=== Dataset extract ===

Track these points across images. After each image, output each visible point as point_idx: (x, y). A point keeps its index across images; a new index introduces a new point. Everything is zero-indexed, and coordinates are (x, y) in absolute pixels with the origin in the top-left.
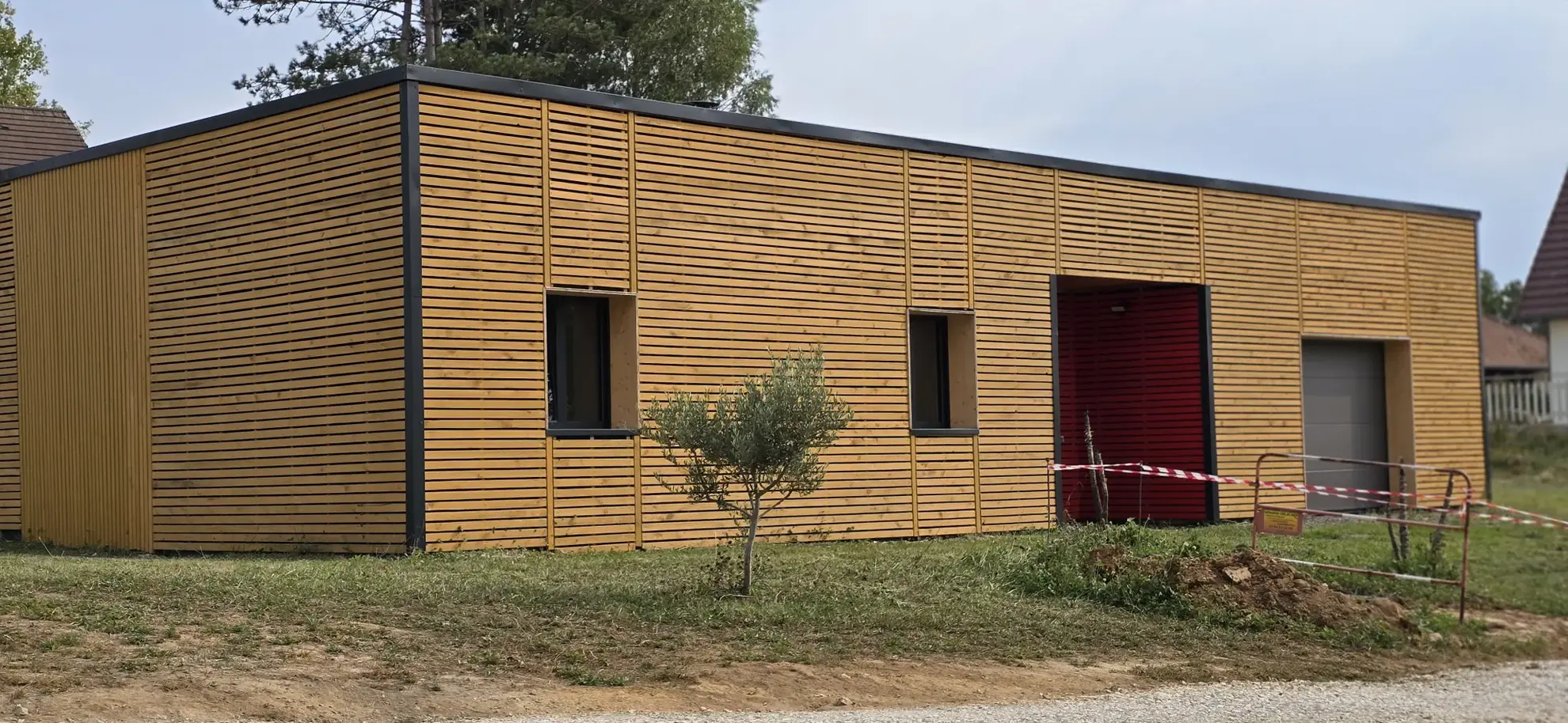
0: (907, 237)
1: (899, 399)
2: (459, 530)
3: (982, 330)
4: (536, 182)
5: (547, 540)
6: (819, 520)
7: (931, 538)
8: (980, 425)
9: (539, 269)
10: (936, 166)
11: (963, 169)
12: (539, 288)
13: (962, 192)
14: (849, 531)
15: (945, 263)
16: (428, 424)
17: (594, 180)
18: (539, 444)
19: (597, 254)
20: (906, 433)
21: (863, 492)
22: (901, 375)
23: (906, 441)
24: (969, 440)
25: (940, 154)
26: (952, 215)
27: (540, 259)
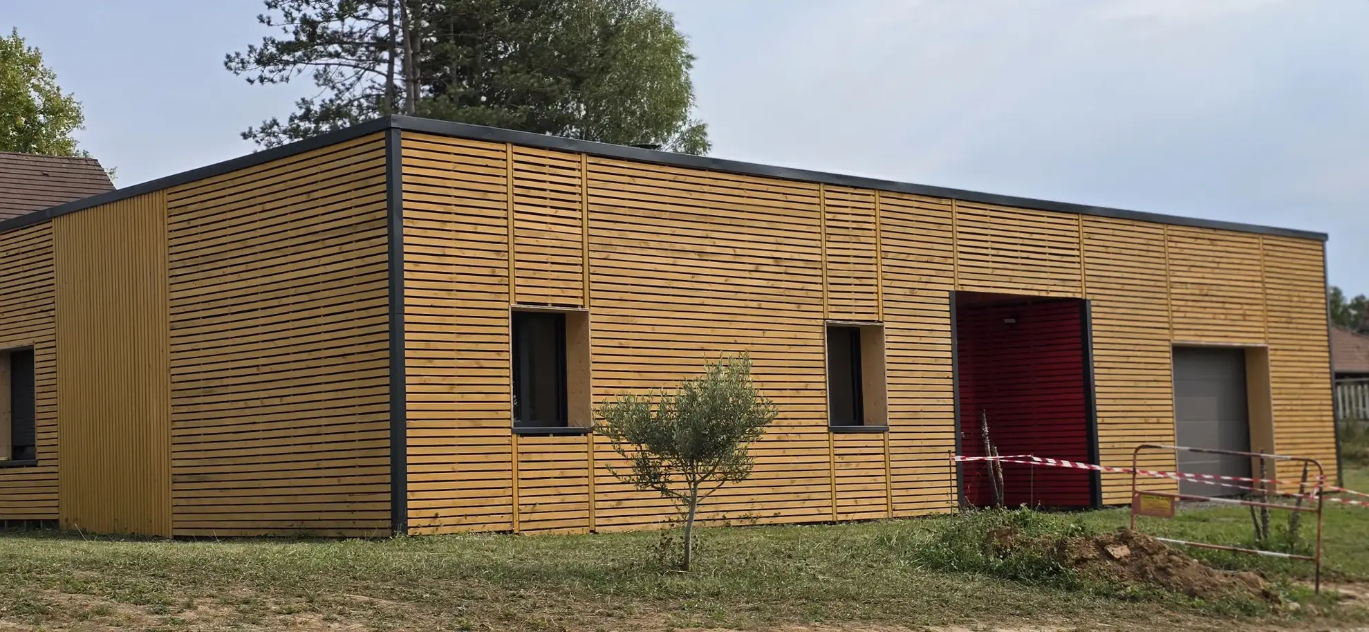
0: (825, 259)
1: (819, 400)
2: (436, 517)
3: (889, 338)
4: (503, 214)
5: (513, 525)
6: (749, 506)
7: (848, 522)
8: (890, 422)
9: (505, 289)
10: (849, 197)
11: (872, 199)
12: (505, 305)
13: (871, 219)
14: (776, 516)
16: (410, 424)
17: (553, 212)
18: (506, 441)
19: (555, 275)
20: (825, 430)
21: (788, 482)
22: (820, 379)
23: (825, 437)
24: (881, 436)
25: (852, 187)
26: (862, 240)
27: (505, 281)
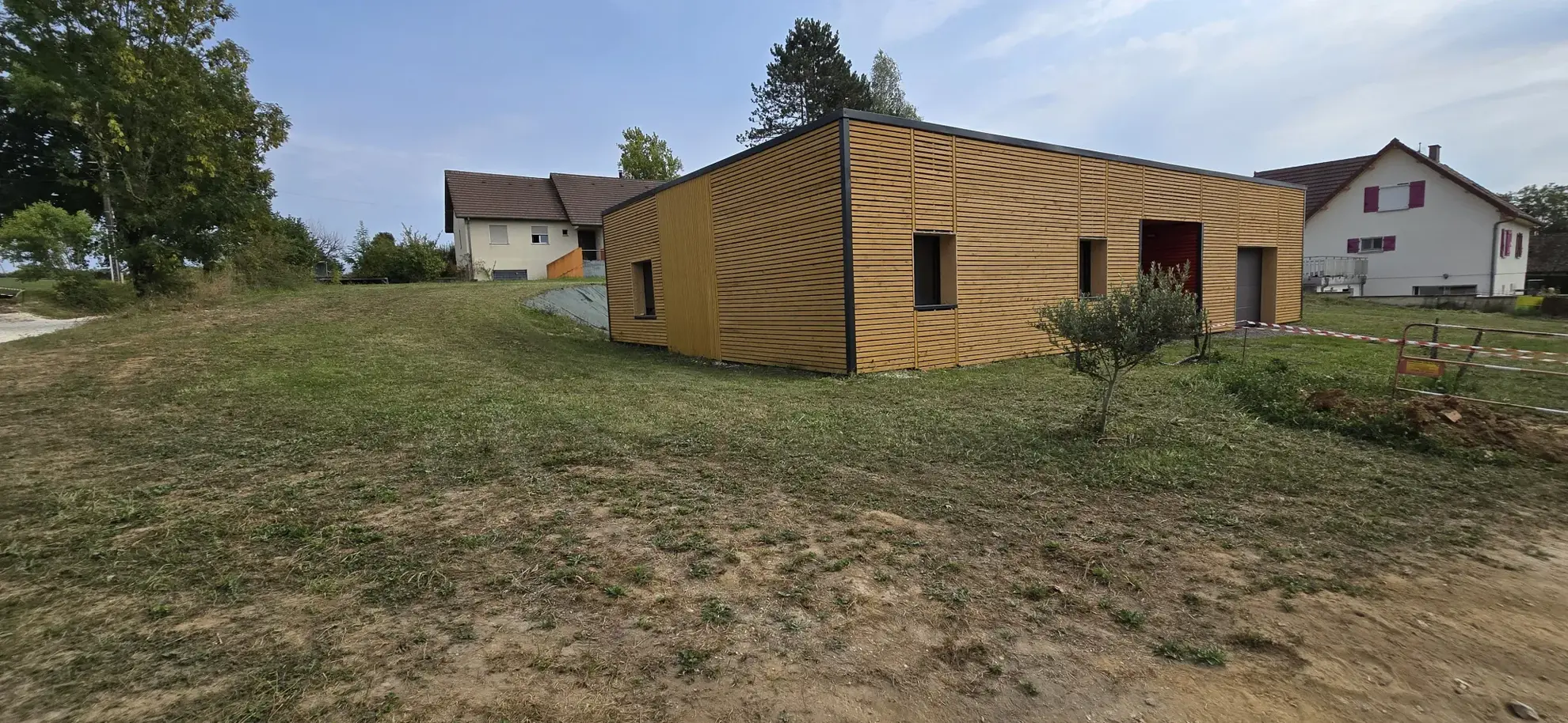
1: (1074, 284)
2: (874, 362)
3: (1110, 246)
4: (908, 174)
5: (915, 364)
8: (1108, 294)
9: (910, 221)
10: (1093, 163)
11: (1103, 165)
12: (909, 232)
13: (1103, 177)
15: (1095, 218)
17: (936, 173)
18: (910, 314)
19: (936, 212)
25: (1095, 158)
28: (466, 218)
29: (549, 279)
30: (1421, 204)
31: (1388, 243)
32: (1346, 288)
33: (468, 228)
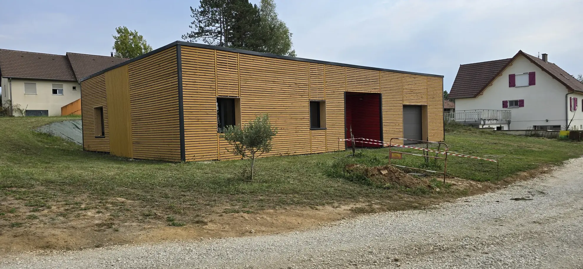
0: (309, 83)
1: (307, 122)
2: (194, 156)
3: (327, 104)
4: (213, 70)
5: (218, 158)
6: (287, 150)
7: (315, 154)
8: (327, 127)
9: (215, 92)
10: (316, 66)
11: (323, 67)
12: (215, 96)
13: (323, 72)
14: (295, 153)
15: (319, 89)
16: (185, 131)
17: (229, 70)
18: (215, 135)
19: (230, 88)
20: (309, 129)
21: (298, 144)
22: (308, 116)
23: (309, 131)
24: (324, 131)
25: (317, 63)
26: (320, 78)
27: (215, 89)
28: (9, 78)
29: (62, 116)
30: (534, 84)
31: (520, 103)
32: (499, 126)
33: (10, 84)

===

▶ [Exercise details]: Repeat all of the data above word for word, and leave the pictures out of your answer.

▶ [Answer box]:
Track these points across images. After each image, output each visible point as point_idx: (x, y). A point keeps its index across images; a new index introduces a new point. Everything is zero-indexed, and coordinates are (x, y) in absolute pixels with the origin in the top-left.
0: (907, 237)
1: (899, 399)
2: (459, 530)
3: (982, 330)
4: (536, 182)
5: (547, 540)
6: (819, 520)
7: (931, 538)
8: (980, 425)
9: (539, 269)
10: (936, 166)
11: (963, 169)
12: (539, 288)
13: (962, 192)
14: (849, 531)
15: (945, 263)
16: (428, 424)
17: (594, 180)
18: (539, 444)
19: (597, 254)
20: (906, 433)
21: (863, 492)
22: (901, 375)
23: (906, 441)
24: (969, 440)
25: (940, 154)
26: (952, 215)
27: (540, 259)
0: (825, 259)
1: (819, 400)
2: (436, 517)
3: (889, 338)
4: (503, 214)
5: (513, 525)
6: (749, 506)
7: (848, 522)
8: (890, 422)
9: (505, 289)
10: (849, 197)
11: (872, 199)
12: (505, 305)
13: (871, 219)
14: (776, 516)
16: (410, 424)
17: (553, 212)
18: (506, 441)
19: (555, 275)
20: (825, 430)
21: (788, 482)
22: (820, 379)
23: (825, 437)
24: (881, 436)
25: (852, 187)
26: (862, 240)
27: (505, 281)
1: (1074, 284)
2: (874, 362)
3: (1110, 246)
4: (908, 174)
5: (915, 364)
8: (1108, 294)
9: (910, 221)
10: (1093, 163)
11: (1103, 165)
12: (909, 232)
13: (1103, 177)
15: (1095, 218)
17: (936, 173)
18: (910, 314)
19: (936, 212)
25: (1095, 158)
28: (466, 218)
29: (549, 279)
30: (1421, 204)
31: (1388, 243)
32: (1346, 288)
33: (468, 228)
0: (309, 83)
1: (307, 122)
2: (194, 156)
3: (327, 104)
4: (213, 70)
5: (218, 158)
6: (287, 150)
7: (315, 154)
8: (327, 127)
9: (215, 92)
10: (316, 66)
11: (323, 67)
12: (215, 96)
13: (323, 72)
14: (295, 153)
15: (319, 89)
16: (185, 131)
17: (229, 70)
18: (215, 135)
19: (230, 88)
20: (309, 129)
21: (298, 144)
22: (308, 116)
23: (309, 131)
24: (324, 131)
25: (317, 63)
26: (320, 78)
27: (215, 89)
28: (9, 78)
29: (62, 116)
30: (534, 84)
31: (520, 103)
32: (499, 126)
33: (10, 84)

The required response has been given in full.